Cutting Through the Clutter: The Potential of LLMs for Efficient Filtration in Systematic Literature Reviews
This work addresses the problem of inefficient literature review filtering for researchers, representing an incremental improvement through a novel tool.
The paper tackles the labor-intensive process of systematic literature reviews by evaluating Large Language Models (LLMs) to enhance efficiency and accuracy, showing that LLMs can reduce filtering time from weeks to minutes and achieve recall rates over 98.8%.

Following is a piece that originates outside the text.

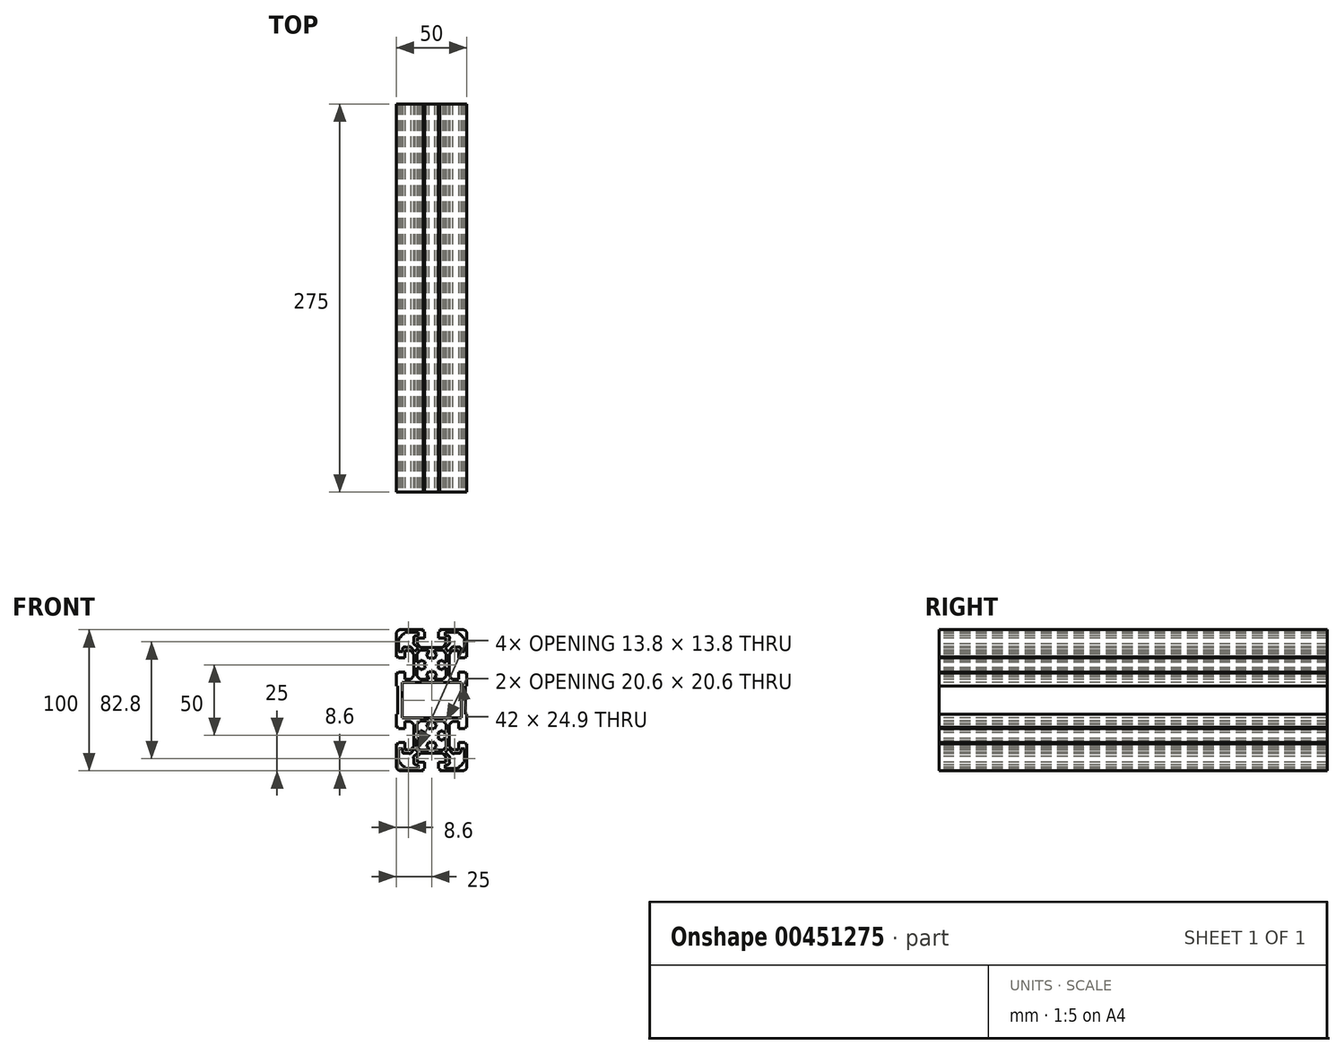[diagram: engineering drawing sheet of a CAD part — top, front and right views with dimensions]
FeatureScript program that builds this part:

Systematic literature reviews (SLRs) are essential but labor-intensive due to high publication volumes and inefficient keyword-based filtering. To streamline this process, we evaluate Large Language Models (LLMs) for enhancing efficiency and accuracy in corpus filtration while minimizing manual effort. Our open-source tool LLMSurver presents a visual interface to utilize LLMs for literature filtration, evaluate the results, and refine queries in an interactive way. We assess the real-world performance of our approach in filtering over 8.3k articles during a recent survey construction, comparing results with human efforts. The findings show that recent LLM models can reduce filtering time from weeks to minutes. A consensus scheme ensures recall rates >98.8%, surpassing typical human error thresholds and improving selection accuracy. This work advances literature review methodologies and highlights the potential of responsible human-AI collaboration in academic research.